Azure cloud security SME

Role:

Location:

Experience:

About us:

Conglomerate IT is a certified and a pioneer in providing premium end-to-end Global Workforce Solutions and IT Services to diverse clients across various domains. Visit us at https://www.conglomerateit.com/

Conglomerate IT mission is to establish global cross culture human connections that further the careers of our employees and strengthen the businesses of our clients. We are driven to use the power of global network to connect business with the right people without bias. We provide Global Workforce Solutions with affability.

The Azure Cloud Security Expert is responsible for architecting, implementing, and managing secure cloud environments within Microsoft Azure. The role ensures that all cloud-based systems are resilient against threats, compliant with global standards, and designed for secure access between geographically distributed teams (e.g., India and U.S.). The expert will collaborate closely with infrastructure, network, and compliance teams to protect sensitive data, manage identity and access, and monitor for emerging risks.

Key Responsibilities:

1. Secure Access Design

• Design and implement secure authentication and authorization frameworks across multiple regions (India and U.S.).
• Enforce Role-Based Access Control (RBAC) and least-privilege principles for all users and service accounts.
• Configure Conditional Access Policies, including IP-based restrictions, MFA enforcement, and device compliance checks.
• Integrate Azure Active Directory (AAD) with on-premises or hybrid identity solutions.

2. System Segregation & Secure Integration

• Architect secure communication between regional systems (e.g., India and U.S.) using Azure Virtual Networks (VNets), VNet Peering, and Private Endpoints.
• Design a lightweight, region-specific system for India that interacts safely with the main CRM without data leakage.
• Implement Azure Firewall, Network Security Groups (NSGs), and Application Gateway (WAF) for layered defense.

3. Infrastructure Security

• Perform vulnerability assessments and threat modeling for Azure-based resources.
• Implement and manage Azure Defender for Cloud, Azure Security Center, and Key Vault for credential and secret protection.
• Configure encryption for data at rest (Azure Storage Encryption) and in transit (TLS, HTTPS, VPN).
• Ensure secure API integrations with Managed Identities and Azure Private Link.

4. Compliance & Governance

• Ensure compliance with frameworks such as SOC 2, GDPR, ISO 27001, and organization-specific policies.
• Utilize Azure Policy and Blueprints to enforce security baselines and governance standards.
• Conduct regular audits and risk assessments aligned with corporate compliance requirements.

5. Monitoring & Incident Response

• Set up Microsoft Sentinel or Azure Monitor for real-time monitoring, log analytics, and threat detection.
• Develop and maintain incident response playbooks for Azure-native environments.
• Enable audit trails, periodic access reviews, and activity reporting for critical resources.
• Coordinate post-incident reviews and apply corrective actions.

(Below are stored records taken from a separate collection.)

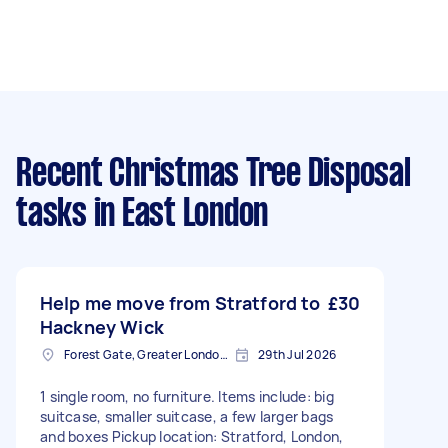
Recent Christmas Tree Disposal
tasks
in East London
Help me move from Stratford to
£30
Hackney Wick
Forest Gate, Greater London, E7
29th Jul 2026
1 single room, no furniture. Items include: big
suitcase, smaller suitcase, a few larger bags
and boxes Pickup location: Stratford, London,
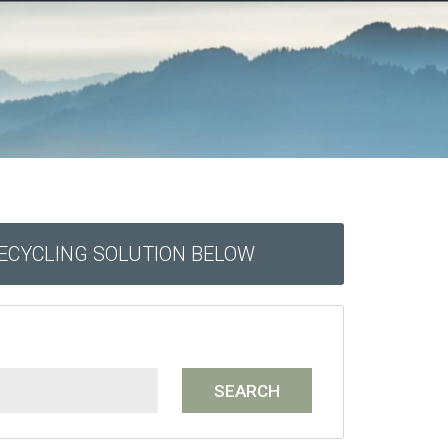
RECYCLING SOLUTION BELOW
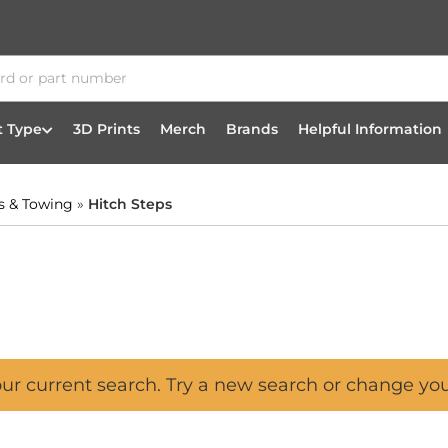
t Type
3D Prints
Merch
Brands
Helpful Information
s & Towing
»
Hitch Steps
our current search. Try a new search or change yo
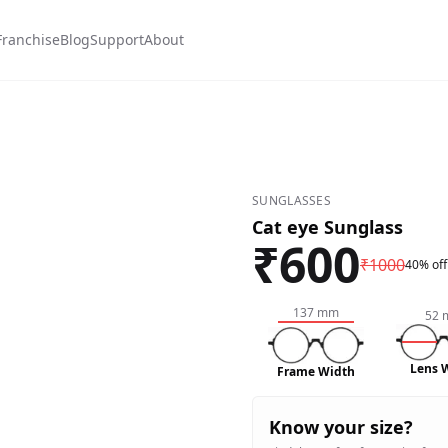
Franchise
Blog
Support
About
SUNGLASSES
Cat eye Sunglass
₹
600
₹
1000
40% off
137
mm
52
Lens 
Frame Width
Know your size?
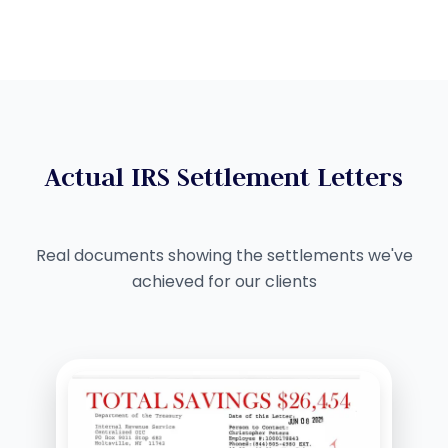
Actual IRS Settlement Letters
Real documents showing the settlements we've
achieved for our clients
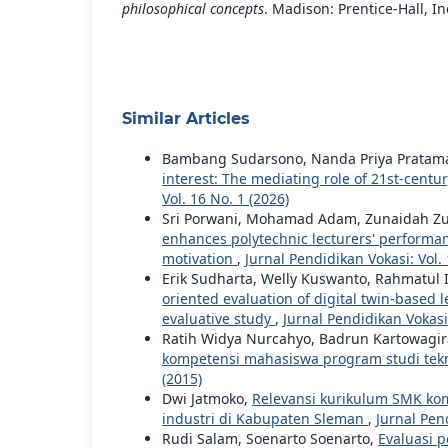
philosophical concepts
. Madison: Prentice-Hall, In
Similar Articles
Bambang Sudarsono, Nanda Priya Pratama, 
interest: The mediating role of 21st-centu
Vol. 16 No. 1 (2026)
Sri Porwani, Mohamad Adam, Zunaidah Zunad
enhances polytechnic lecturers' performa
motivation
,
Jurnal Pendidikan Vokasi: Vol. 
Erik Sudharta, Welly Kuswanto, Rahmatul
oriented evaluation of digital twin-based 
evaluative study
,
Jurnal Pendidikan Vokasi:
Ratih Widya Nurcahyo, Badrun Kartowagi
kompetensi mahasiswa program studi tek
(2015)
Dwi Jatmoko,
Relevansi kurikulum SMK ko
industri di Kabupaten Sleman
,
Jurnal Pend
Rudi Salam, Soenarto Soenarto,
Evaluasi 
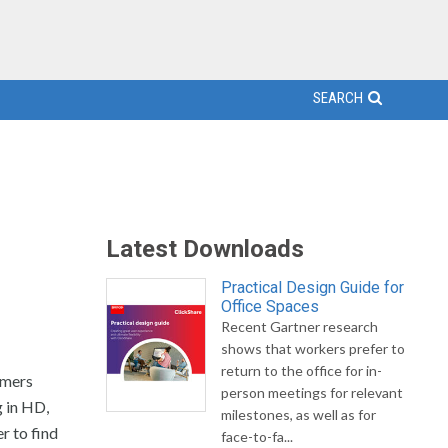
SEARCH
Latest Downloads
Practical Design Guide for
Office Spaces
Recent Gartner research
shows that workers prefer to
return to the office for in-
omers
person meetings for relevant
g in HD,
milestones, as well as for
r to find
face-to-fa...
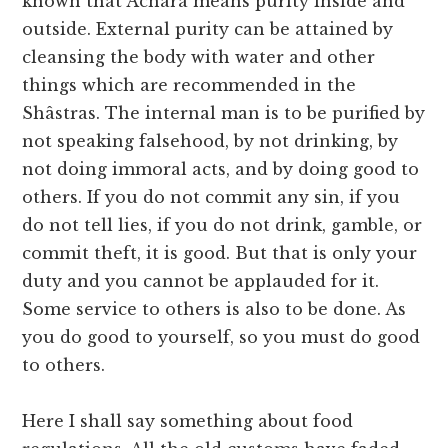
known that Âchâra means purity inside and
outside. External purity can be attained by
cleansing the body with water and other
things which are recommended in the
Shâstras. The internal man is to be purified by
not speaking falsehood, by not drinking, by
not doing immoral acts, and by doing good to
others. If you do not commit any sin, if you
do not tell lies, if you do not drink, gamble, or
commit theft, it is good. But that is only your
duty and you cannot be applauded for it.
Some service to others is also to be done. As
you do good to yourself, so you must do good
to others.
Here I shall say something about food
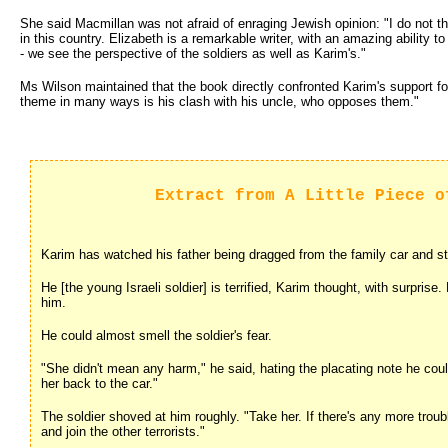
She said Macmillan was not afraid of enraging Jewish opinion: "I do not th
in this country. Elizabeth is a remarkable writer, with an amazing ability t
- we see the perspective of the soldiers as well as Karim's."
Ms Wilson maintained that the book directly confronted Karim's support fo
theme in many ways is his clash with his uncle, who opposes them."
Extract from A Little Piece o
Karim has watched his father being dragged from the family car and str
He [the young Israeli soldier] is terrified, Karim thought, with surprise.
him.
He could almost smell the soldier's fear.
"She didn't mean any harm," he said, hating the placating note he could
her back to the car."
The soldier shoved at him roughly. "Take her. If there's any more trou
and join the other terrorists."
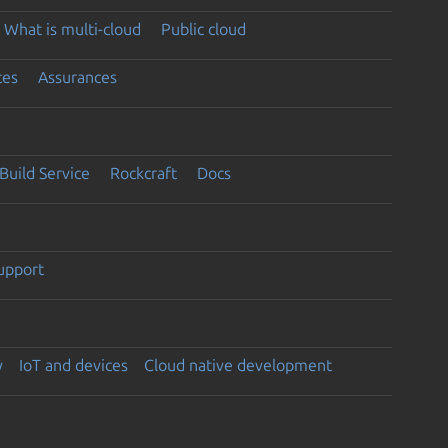
What is multi-cloud
Public cloud
ces
Assurances
Build Service
Rockcraft
Docs
support
y
IoT and devices
Cloud native development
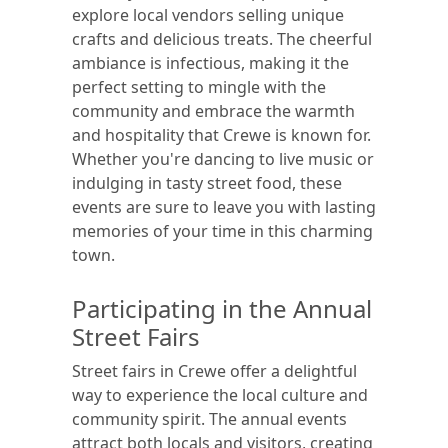
explore local vendors selling unique
crafts and delicious treats. The cheerful
ambiance is infectious, making it the
perfect setting to mingle with the
community and embrace the warmth
and hospitality that Crewe is known for.
Whether you're dancing to live music or
indulging in tasty street food, these
events are sure to leave you with lasting
memories of your time in this charming
town.
Participating in the Annual
Street Fairs
Street fairs in Crewe offer a delightful
way to experience the local culture and
community spirit. The annual events
attract both locals and visitors, creating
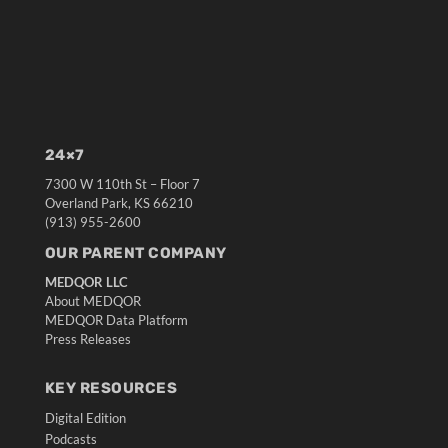
24×7
7300 W 110th St – Floor 7
Overland Park, KS 66210
(913) 955-2600
OUR PARENT COMPANY
MEDQOR LLC
About MEDQOR
MEDQOR Data Platform
Press Releases
KEY RESOURCES
Digital Edition
Podcasts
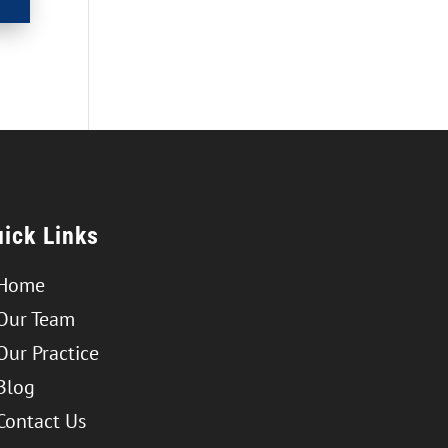
ick Links
Home
Our Team
Our Practice
Blog
Contact Us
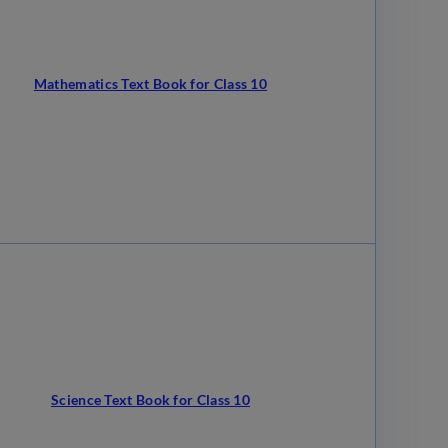
Mathematics Text Book for Class 10
Science Text Book for Class 10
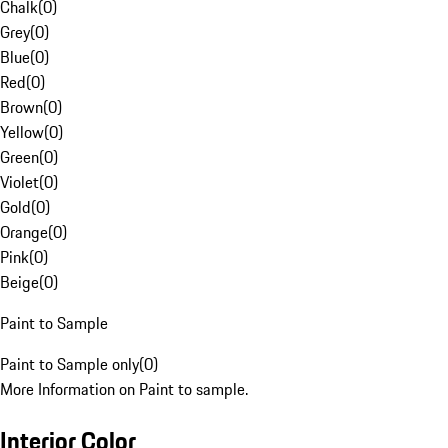
Chalk
(
0
)
Grey
(
0
)
Blue
(
0
)
Red
(
0
)
Brown
(
0
)
Yellow
(
0
)
Green
(
0
)
Violet
(
0
)
Gold
(
0
)
Orange
(
0
)
Pink
(
0
)
Beige
(
0
)
Paint to Sample
Paint to Sample only
(
0
)
More Information on Paint to sample.
Interior Color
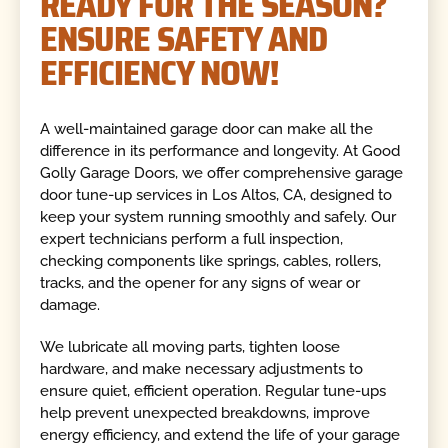
READY FOR THE SEASON?
ENSURE SAFETY AND
EFFICIENCY NOW!
A well-maintained garage door can make all the
difference in its performance and longevity. At Good
Golly Garage Doors, we offer comprehensive garage
door tune-up services in Los Altos, CA, designed to
keep your system running smoothly and safely. Our
expert technicians perform a full inspection,
checking components like springs, cables, rollers,
tracks, and the opener for any signs of wear or
damage.
We lubricate all moving parts, tighten loose
hardware, and make necessary adjustments to
ensure quiet, efficient operation. Regular tune-ups
help prevent unexpected breakdowns, improve
energy efficiency, and extend the life of your garage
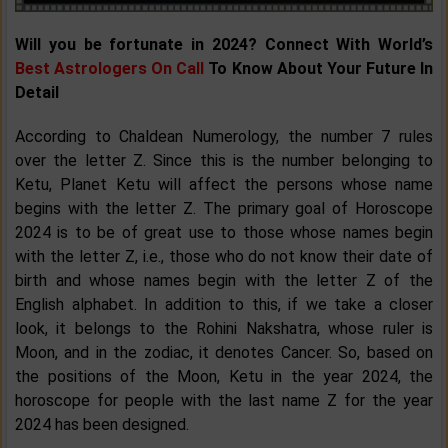
Will you be fortunate in 2024? Connect With World’s
Best Astrologers On Call
To Know About Your Future In
Detail
According to Chaldean Numerology, the number 7 rules
over the letter Z. Since this is the number belonging to
Ketu, Planet Ketu will affect the persons whose name
begins with the letter Z. The primary goal of Horoscope
2024 is to be of great use to those whose names begin
with the letter Z, i.e., those who do not know their date of
birth and whose names begin with the letter Z of the
English alphabet. In addition to this, if we take a closer
look, it belongs to the Rohini Nakshatra, whose ruler is
Moon, and in the zodiac, it denotes Cancer. So, based on
the positions of the Moon, Ketu in the year 2024, the
horoscope for people with the last name Z for the year
2024 has been designed.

6. Collaboration & Documentation

• Collaborate with global teams to maintain unified security posture across regions.
• Document architecture, policies, and incident response workflows.
• Provide guidance and training to engineering and DevOps teams on Azure security best practices.

Required Skills:

• Strong expertise in Azure Active Directory, Conditional Access, RBAC, and MFA.
• Hands-on experience with Azure Defender for Cloud, Microsoft Sentinel, and Azure Key Vault.
• Proficiency in network security design, including VNets, NSGs, Azure Firewall, and WAF.
• Knowledge of encryption standards, certificate management, and data protection strategies.
• Experience with Azure Policy, BluePrints, Security Baselines, and Compliance Manager.
• Scripting experience in PowerShell, Azure CLI, or Terraform for automating security configurations.
• Understanding of DevSecOps principles and integrating security into CI/CD pipelines.